The picture was taken about November 1875 with William in his full dress cavalry uniform in St. Louis when he was assigned as an officer to the 10th US Cavalry, a Black regiment (the "Buffalo Soldiers"), prior to his transfer to the 7th US Cavalry. [Courtesy of Brian Pohanka.]
William's military biography follows, from Kenneth Hammer, Men with Custer, Biographies of the 7th Cavalry, 25 June 1876 (Fort Collins, Colorado: The Old Army Press, 1972), pp. 115 and 118:
REILY, WILLIAM VAN WYCK, Second Lieutenant
Killed with Company F in the Custer battalion on June 25. Born December 12, 1853 in Washington D. C. Attended Georgetown College with two years in school in Germany. Appointed to the Naval Academy on September 22, 1870; resigned on October 17, 1872. After leaving the Academy he was on a surveying expedition in Nicaragua for eight months and for two years, prior to commissioning in the army, he superintended the breaking up of old monitors.
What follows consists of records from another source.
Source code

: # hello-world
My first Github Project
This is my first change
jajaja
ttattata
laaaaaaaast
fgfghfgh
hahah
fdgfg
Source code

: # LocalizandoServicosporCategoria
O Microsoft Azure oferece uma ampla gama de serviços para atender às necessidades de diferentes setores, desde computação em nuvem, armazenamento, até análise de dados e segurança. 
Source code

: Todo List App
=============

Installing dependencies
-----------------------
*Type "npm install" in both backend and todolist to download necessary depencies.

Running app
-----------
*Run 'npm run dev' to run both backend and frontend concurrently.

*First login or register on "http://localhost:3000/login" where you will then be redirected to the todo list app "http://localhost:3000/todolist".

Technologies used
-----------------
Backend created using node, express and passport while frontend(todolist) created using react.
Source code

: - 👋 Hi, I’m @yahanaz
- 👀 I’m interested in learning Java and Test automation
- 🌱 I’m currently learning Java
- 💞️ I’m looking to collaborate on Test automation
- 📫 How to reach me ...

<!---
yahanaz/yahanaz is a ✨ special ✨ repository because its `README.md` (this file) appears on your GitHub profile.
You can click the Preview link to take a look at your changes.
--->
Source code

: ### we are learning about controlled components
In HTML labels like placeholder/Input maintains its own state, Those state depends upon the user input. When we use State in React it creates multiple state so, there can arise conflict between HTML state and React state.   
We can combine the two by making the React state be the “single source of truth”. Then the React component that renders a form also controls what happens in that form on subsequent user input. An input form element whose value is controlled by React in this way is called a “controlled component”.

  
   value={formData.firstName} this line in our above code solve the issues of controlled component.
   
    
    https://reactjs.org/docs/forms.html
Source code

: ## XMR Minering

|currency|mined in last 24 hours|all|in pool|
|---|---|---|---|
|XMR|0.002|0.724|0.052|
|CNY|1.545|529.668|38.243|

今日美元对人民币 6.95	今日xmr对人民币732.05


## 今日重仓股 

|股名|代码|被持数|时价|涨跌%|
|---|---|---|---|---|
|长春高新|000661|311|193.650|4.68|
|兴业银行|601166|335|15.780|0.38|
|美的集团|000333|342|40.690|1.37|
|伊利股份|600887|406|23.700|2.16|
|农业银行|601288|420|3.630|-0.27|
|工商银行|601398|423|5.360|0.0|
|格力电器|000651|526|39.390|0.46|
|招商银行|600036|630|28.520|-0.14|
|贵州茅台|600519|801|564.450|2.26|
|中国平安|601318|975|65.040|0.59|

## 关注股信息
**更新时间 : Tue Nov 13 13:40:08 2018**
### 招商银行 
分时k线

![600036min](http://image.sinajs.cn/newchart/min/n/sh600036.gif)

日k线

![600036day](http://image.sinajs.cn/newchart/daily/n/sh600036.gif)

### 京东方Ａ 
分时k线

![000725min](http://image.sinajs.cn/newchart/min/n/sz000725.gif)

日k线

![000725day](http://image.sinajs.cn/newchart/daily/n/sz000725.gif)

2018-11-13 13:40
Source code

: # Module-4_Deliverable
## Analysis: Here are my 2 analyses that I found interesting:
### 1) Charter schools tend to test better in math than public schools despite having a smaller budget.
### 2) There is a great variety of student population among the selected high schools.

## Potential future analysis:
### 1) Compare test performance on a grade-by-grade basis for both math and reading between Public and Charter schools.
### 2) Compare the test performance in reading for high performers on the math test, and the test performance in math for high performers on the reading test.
He was appointed a Second Lieutenant, 10th Cavalry on October 15, 1875, and was transferred to Company E, 7th Cavalry, effective January 26, 1876 to occupy the vacancy created by the promotion of Lieutenant William Craycroft. On May 17, 1876, he departed with the 7th Cavalry from Fort Abraham Lincoln, Dakota, to participate in the Sioux expedition. His remains were interred on the battlefield on June 28 and exhumed in July 1877 and re-interred at Washington, D. C.
It was noted that only a few of the men of Company E could be recognized, one identified only by a single sock left on his foot with his name on it.
But most officers, like William, where left by the Indians mostly intact.